Il giorno ven, 28/01/2011 alle 00.14 +0100, Marjorie Burghart ha scritto:
Dear Digital Medievalists,
I guess I can safely assume that several people here have an experience teaching the TEI, specifically to an audience of medievalists or historians. After teaching some workshops, I feel more and more that it is highly efficient to teach the TEI not alone, isolated, as a means to encode documents in a smart way, but putting the TEI XML at the center of the other technologies that make its interest immediately evident to the students.
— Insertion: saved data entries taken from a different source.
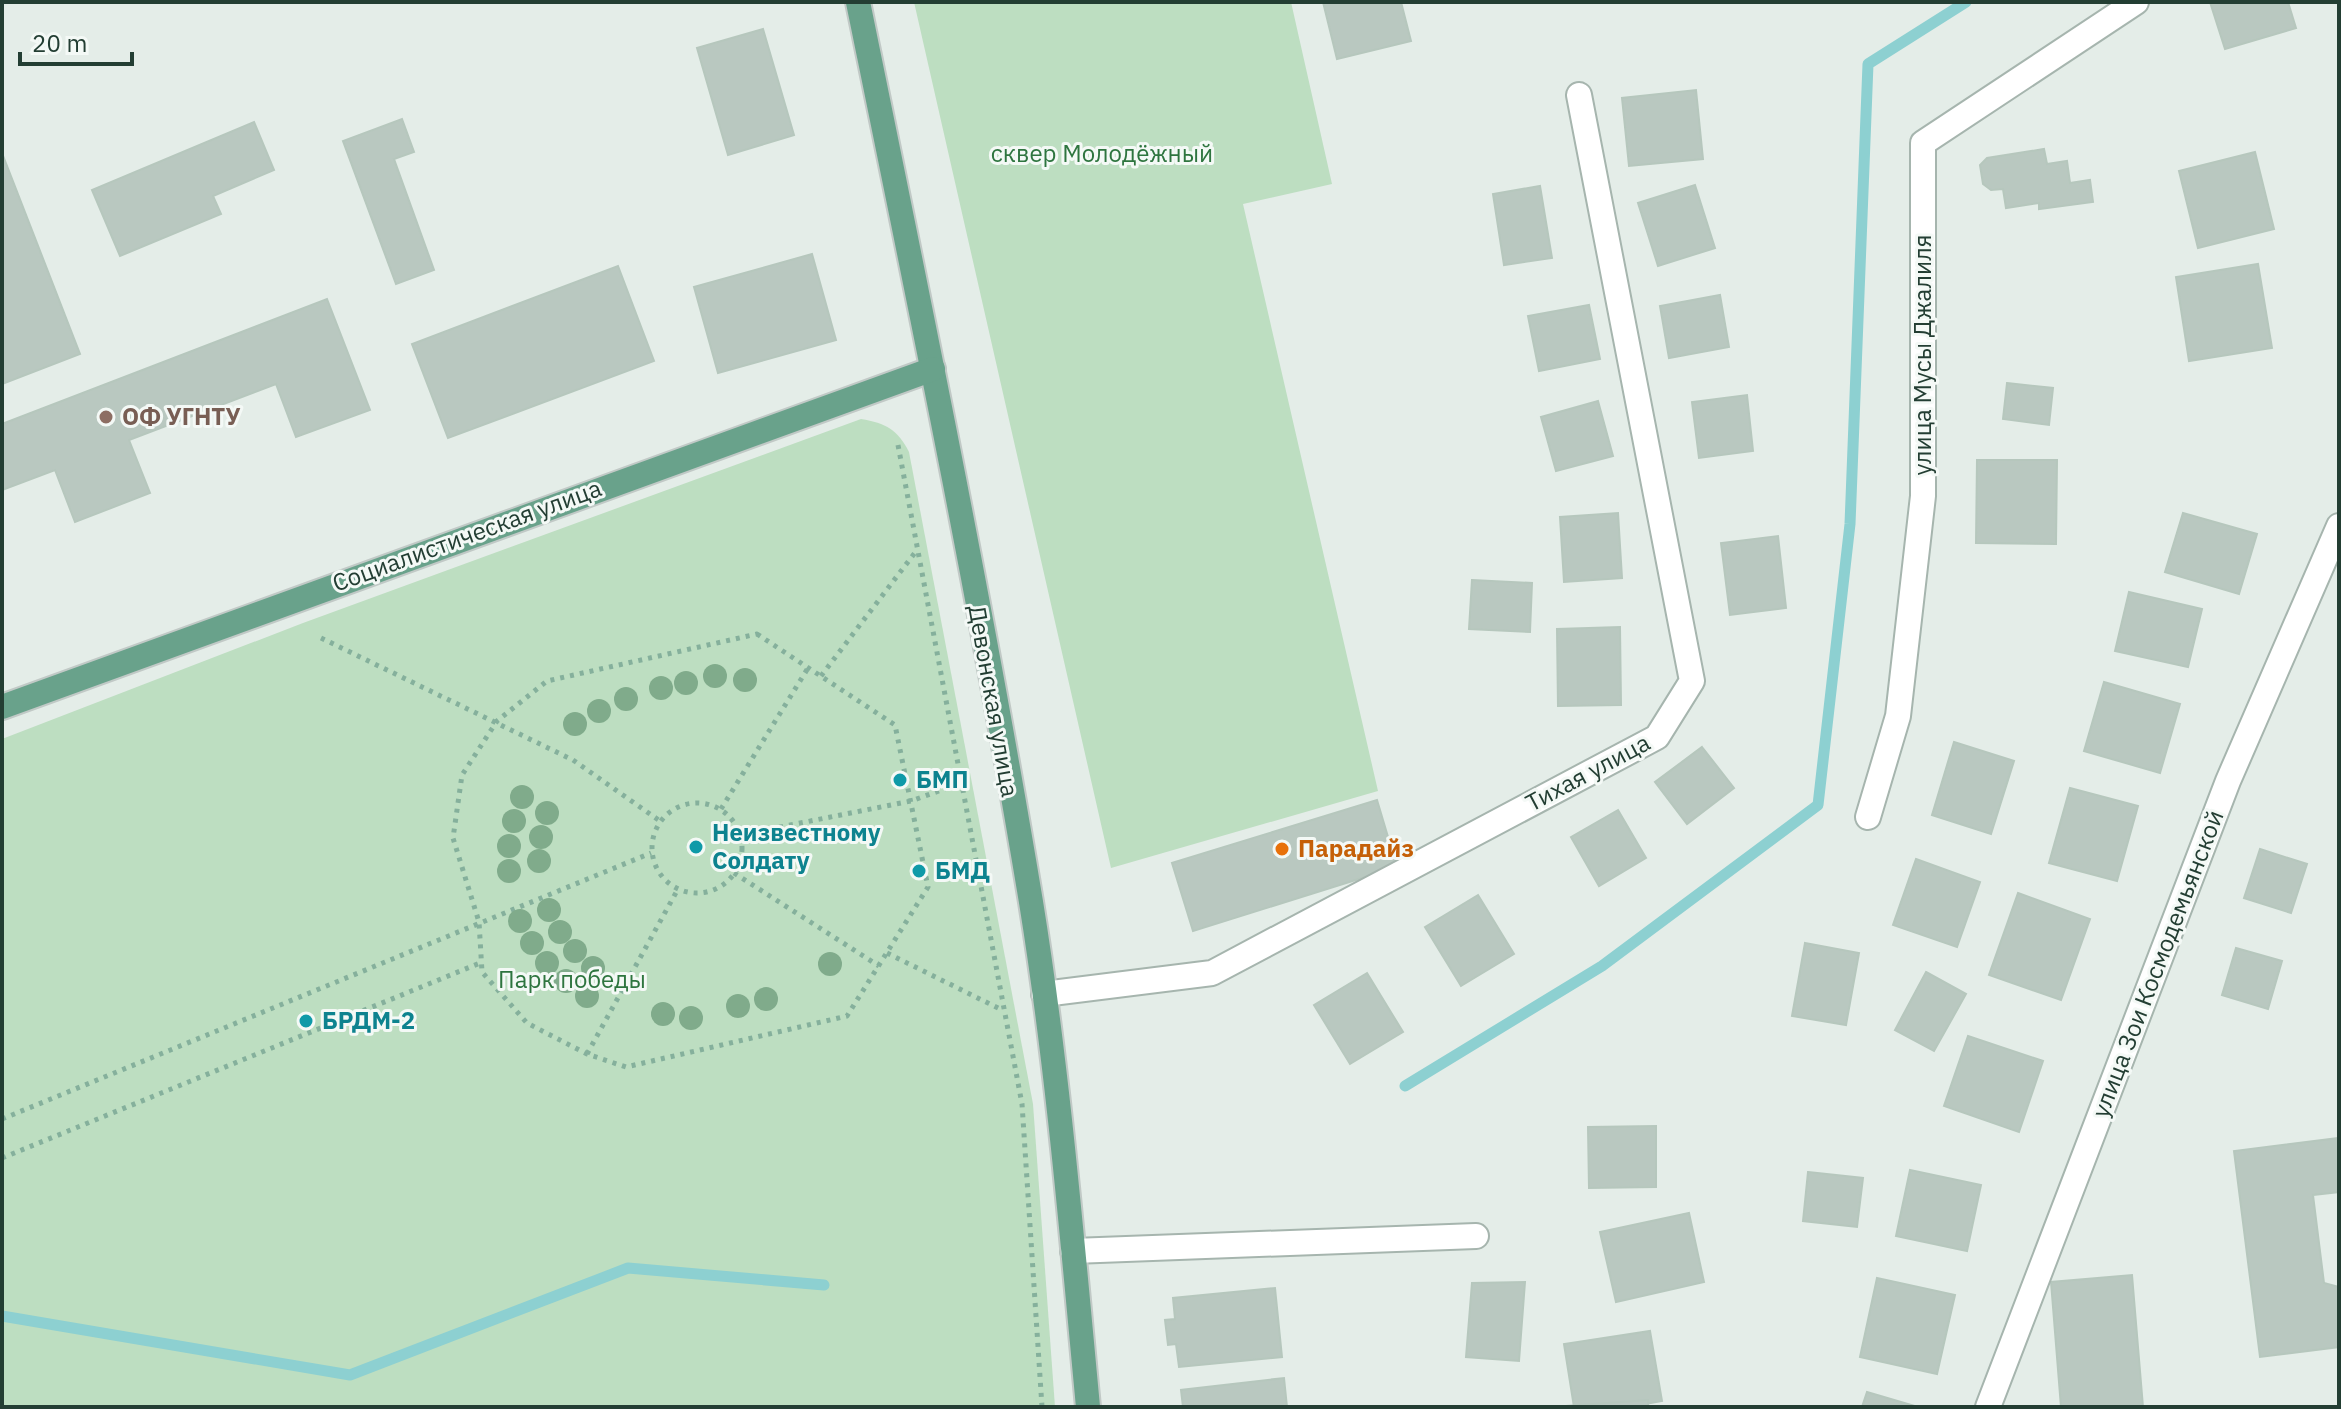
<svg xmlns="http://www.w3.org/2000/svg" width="2341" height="1409" viewBox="0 0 2341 1409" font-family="'IBM Plex Sans',sans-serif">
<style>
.green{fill:#bddec1}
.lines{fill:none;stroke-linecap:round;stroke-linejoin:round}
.stream{stroke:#8dd0d1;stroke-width:11}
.building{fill:#b9c8c0;stroke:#b6c7bd;stroke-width:2}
.minor-casing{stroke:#a6b5ae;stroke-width:28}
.major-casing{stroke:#c1c9c6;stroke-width:28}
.path{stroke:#85b09c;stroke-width:5;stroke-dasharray:4 6;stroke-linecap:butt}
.minor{stroke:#fff;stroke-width:24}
.major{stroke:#69a28b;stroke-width:24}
.tree{fill:#80ab8b}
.education-dot{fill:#8d6e63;stroke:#f4f9f6;stroke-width:3}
.culture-dot{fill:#0f9aa8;stroke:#f4f9f6;stroke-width:3}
.food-dot{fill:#e8710a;stroke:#f4f9f6;stroke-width:3}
.labels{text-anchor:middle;stroke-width:6;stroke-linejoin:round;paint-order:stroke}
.park-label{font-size:24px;fill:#2e753f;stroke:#f4f9f6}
.street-label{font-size:24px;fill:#233e33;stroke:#f4f9f6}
.education-label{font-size:24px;font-weight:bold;fill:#785e54;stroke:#f4f9f6;text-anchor:start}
.culture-label{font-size:24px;font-weight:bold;fill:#0d838f;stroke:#f4f9f6;text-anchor:start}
.food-label{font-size:24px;font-weight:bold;fill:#c56008;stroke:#f4f9f6;text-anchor:start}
</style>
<rect width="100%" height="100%" fill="#e4ede8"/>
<g class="green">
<polygon points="914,2 1291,2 1332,184 1243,204 1378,791 1111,868"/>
<path d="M861,419C886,423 898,430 909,452L1033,1104L1055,1407H2V739L303,623Z"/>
</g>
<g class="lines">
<g class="stream">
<polyline points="1405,1086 1602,966 1818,805 1850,524 1868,64 1966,2"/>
<polyline points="2,1316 350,1375 628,1268 824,1285"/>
</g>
</g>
<g class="building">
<polygon points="1323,2 1401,2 1411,41 1337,59"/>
<polygon points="2210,2 2288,2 2296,28 2225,49"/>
<polygon points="763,29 794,135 728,155 697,48"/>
<polygon points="1696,90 1703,159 1629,166 1622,98"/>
<polygon points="402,119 414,152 394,159 434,270 396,284 343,141"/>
<polygon points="254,122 274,170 213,196 221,214 120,256 92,190"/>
<polygon points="2044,149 2047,164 2067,161 2070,183 2090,180 2093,202 2039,209 2039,203 2006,208 2003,189 1991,190 1983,184 1980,165 1987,158"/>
<polygon points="2255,152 2274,229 2198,248 2179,171"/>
<polygon points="2,153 80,354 2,384"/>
<polygon points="1695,185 1715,248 1658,266 1638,203"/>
<polygon points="1540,186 1552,258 1504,265 1493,194"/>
<polygon points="812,254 836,340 718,373 694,287"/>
<polygon points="2258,264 2272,348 2189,361 2176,277"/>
<polygon points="618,266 654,361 448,438 412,344"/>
<polygon points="1720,295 1729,347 1669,358 1660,306"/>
<polygon points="327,299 370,410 296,437 276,384 129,440 150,493 75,522 55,470 2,490 2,424"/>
<polygon points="1589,305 1600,359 1539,371 1528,316"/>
<polygon points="2007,383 2053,388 2049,425 2003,419"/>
<polygon points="1747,395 1753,451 1699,458 1692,402"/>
<polygon points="1598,401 1613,456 1556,471 1541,417"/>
<polygon points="1977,460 2057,460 2056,544 1976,543"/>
<polygon points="1618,513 1622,578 1564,582 1560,517"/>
<polygon points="2183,513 2257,534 2239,594 2165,572"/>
<polygon points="1778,536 1786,608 1730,615 1721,543"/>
<polygon points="1472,580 1532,583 1530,632 1469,629"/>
<polygon points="2129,592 2202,609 2188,667 2115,651"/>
<polygon points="1620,627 1621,705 1558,706 1557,629"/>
<polygon points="2104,682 2180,704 2160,773 2084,751"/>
<polygon points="1954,742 2014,761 1991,834 1932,815"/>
<polygon points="1702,747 1734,788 1687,824 1655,782"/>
<polygon points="2070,788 2138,806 2117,881 2049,863"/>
<polygon points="1377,800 1397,867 1193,931 1172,863"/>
<polygon points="1618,810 1646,858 1599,886 1571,837"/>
<polygon points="2260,849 2307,864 2291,913 2244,898"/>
<polygon points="1916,859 1980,882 1957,947 1893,925"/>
<polygon points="2018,893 2090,919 2061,1000 1989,975"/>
<polygon points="1478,895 1514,954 1461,986 1425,927"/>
<polygon points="1805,943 1859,953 1846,1025 1792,1016"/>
<polygon points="2236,948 2282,961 2268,1009 2222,995"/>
<polygon points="1926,972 1966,994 1934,1051 1895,1030"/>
<polygon points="1367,973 1403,1032 1350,1064 1314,1005"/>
<polygon points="1968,1036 2043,1061 2019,1132 1944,1106"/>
<polygon points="1656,1126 1656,1187 1589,1188 1588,1127"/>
<polygon points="2339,1138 2339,1192 2313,1195 2324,1283 2339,1287 2339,1347 2260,1357 2234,1151"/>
<polygon points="1910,1170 1981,1185 1967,1251 1896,1236"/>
<polygon points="1808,1172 1863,1178 1857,1227 1803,1221"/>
<polygon points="1689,1213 1704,1282 1616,1302 1600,1232"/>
<polygon points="2132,1275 2143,1407 2061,1407 2051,1282"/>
<polygon points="1877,1278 1955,1295 1937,1374 1860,1357"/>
<polygon points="1525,1282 1519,1361 1466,1357 1472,1283"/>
<polygon points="1275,1288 1282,1357 1179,1367 1176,1344 1168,1345 1165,1320 1175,1319 1173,1298"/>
<polygon points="1650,1331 1662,1401 1629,1407 1574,1407 1564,1344"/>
<polygon points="1284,1378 1287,1407 1183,1407 1181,1390"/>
<polygon points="1867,1392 1918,1407 1862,1407"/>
<polygon points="1648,1400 1648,1407 1552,1407"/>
</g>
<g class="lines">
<defs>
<g id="minor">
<polyline points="1868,817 1898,716 1923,496 1923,143 2136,2"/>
<polyline points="1044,994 1212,973 1657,737 1692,681 1579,95"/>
<polyline points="1073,1251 1476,1236"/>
<polyline points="1988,1407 2228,781 2339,526"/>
</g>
<g id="major">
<path d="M858,2C919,301 981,601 1031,902C1058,1069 1072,1238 1088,1407"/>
<polyline points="2,707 933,369"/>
</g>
</defs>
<use href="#minor" class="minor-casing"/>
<use href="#major" class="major-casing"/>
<g class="path">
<polyline points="898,445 1022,1104 1042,1407"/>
<polygon points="757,634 895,725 928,887 847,1016 626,1067 587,1054 527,1023 482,972 479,922 453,838 462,775 497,721 547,681"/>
<polyline points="321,638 573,760 660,821"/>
<polyline points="821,676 917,550"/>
<circle cx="697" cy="848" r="45"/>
<polyline points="721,809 808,668"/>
<polyline points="740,835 911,801 961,783"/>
<polyline points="734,873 879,966"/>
<polyline points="887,953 1002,1010"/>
<polyline points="587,1054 678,889"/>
<polyline points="2,1119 651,853"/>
<polyline points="2,1158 480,963"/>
</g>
<use href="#minor" class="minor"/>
<use href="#major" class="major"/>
</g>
<g class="tree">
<circle cx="715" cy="676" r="12"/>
<circle cx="745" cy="680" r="12"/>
<circle cx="686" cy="683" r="12"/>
<circle cx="661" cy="688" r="12"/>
<circle cx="626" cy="699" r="12"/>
<circle cx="599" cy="711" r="12"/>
<circle cx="575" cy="724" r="12"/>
<circle cx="522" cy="797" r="12"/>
<circle cx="547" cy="813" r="12"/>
<circle cx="514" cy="821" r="12"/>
<circle cx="541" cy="837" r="12"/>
<circle cx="509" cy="846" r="12"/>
<circle cx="539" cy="861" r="12"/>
<circle cx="509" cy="871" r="12"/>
<circle cx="549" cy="910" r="12"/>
<circle cx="520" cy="921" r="12"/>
<circle cx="560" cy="932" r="12"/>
<circle cx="532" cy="943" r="12"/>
<circle cx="575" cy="951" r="12"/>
<circle cx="547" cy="963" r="12"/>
<circle cx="830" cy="964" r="12"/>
<circle cx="593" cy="968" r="12"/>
<circle cx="566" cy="981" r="12"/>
<circle cx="587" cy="996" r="12"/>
<circle cx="766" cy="999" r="12"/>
<circle cx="738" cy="1006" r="12"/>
<circle cx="663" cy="1014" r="12"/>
<circle cx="691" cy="1018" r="12"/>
</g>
<circle class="education-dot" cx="106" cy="417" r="8"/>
<g class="culture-dot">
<circle cx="900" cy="780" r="8"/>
<circle cx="696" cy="847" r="8"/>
<circle cx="919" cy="871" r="8"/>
<circle cx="306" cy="1021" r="8"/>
</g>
<circle class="food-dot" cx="1282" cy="849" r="8"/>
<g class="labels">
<g class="park-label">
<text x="1102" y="162">сквер Молодёжный</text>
<text x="572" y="988">Парк победы</text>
</g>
<g class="street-label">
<text transform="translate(1923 355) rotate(-90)" y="8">улица Мусы Джалиля</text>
<text transform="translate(467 536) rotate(-20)" y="8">Социалистическая улица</text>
<text transform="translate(993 701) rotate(80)" y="8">Девонская улица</text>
<text transform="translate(1588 773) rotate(-28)" y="8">Тихая улица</text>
<text transform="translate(2158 964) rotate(-69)" y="8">улица Зои Космодемьянской</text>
</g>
<g class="education-label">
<text x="122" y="425">ОФ УГНТУ</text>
</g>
<g class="culture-label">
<text x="916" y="788">БМП</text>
<text x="712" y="841">Неизвестному<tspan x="712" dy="28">Солдату</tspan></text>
<text x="935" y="879">БМД</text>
<text x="322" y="1029">БРДМ-2</text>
</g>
<g class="food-label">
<text x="1298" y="857">Парадайз</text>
</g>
</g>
<rect width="2341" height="1409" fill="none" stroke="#233e33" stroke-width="8"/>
<path d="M20 52v12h112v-12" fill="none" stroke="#233e33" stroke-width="4"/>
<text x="32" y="52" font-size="24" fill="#233e33" stroke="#f4f9f6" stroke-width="6" paint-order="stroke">20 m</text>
</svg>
I totally agree with that. My current practice (after teaching a bit of theory on markup, and the TEI fundamentals):
- teach some XSLT and have students experiment with it at once: this is really useful to put to test some of the key concepts I explained before (form-content separation, importance of selecting carefully *what* to markup, what Torsten wrote about visualizing the intended result in adnvance, etc.); - have them use IMT to learn about with <facsimile> and friends; - have them prepare a little encoding project to be discussed during the final exam: they choose the text, explain to me their markup strategy, then do everything on their own, including creating a custom schema (using Roma) and XSLT style sheets to produce an HTML version ... this is incredibly useful to expose lingering misconceptions and to really learn what is like to work on a 'real' markup project.
So far I'm quite satisfied with this sequence, will look into the versioning machine too :) unfortunately I doubt I'd have the time to explain XML DBs (that would be needed as well, of course).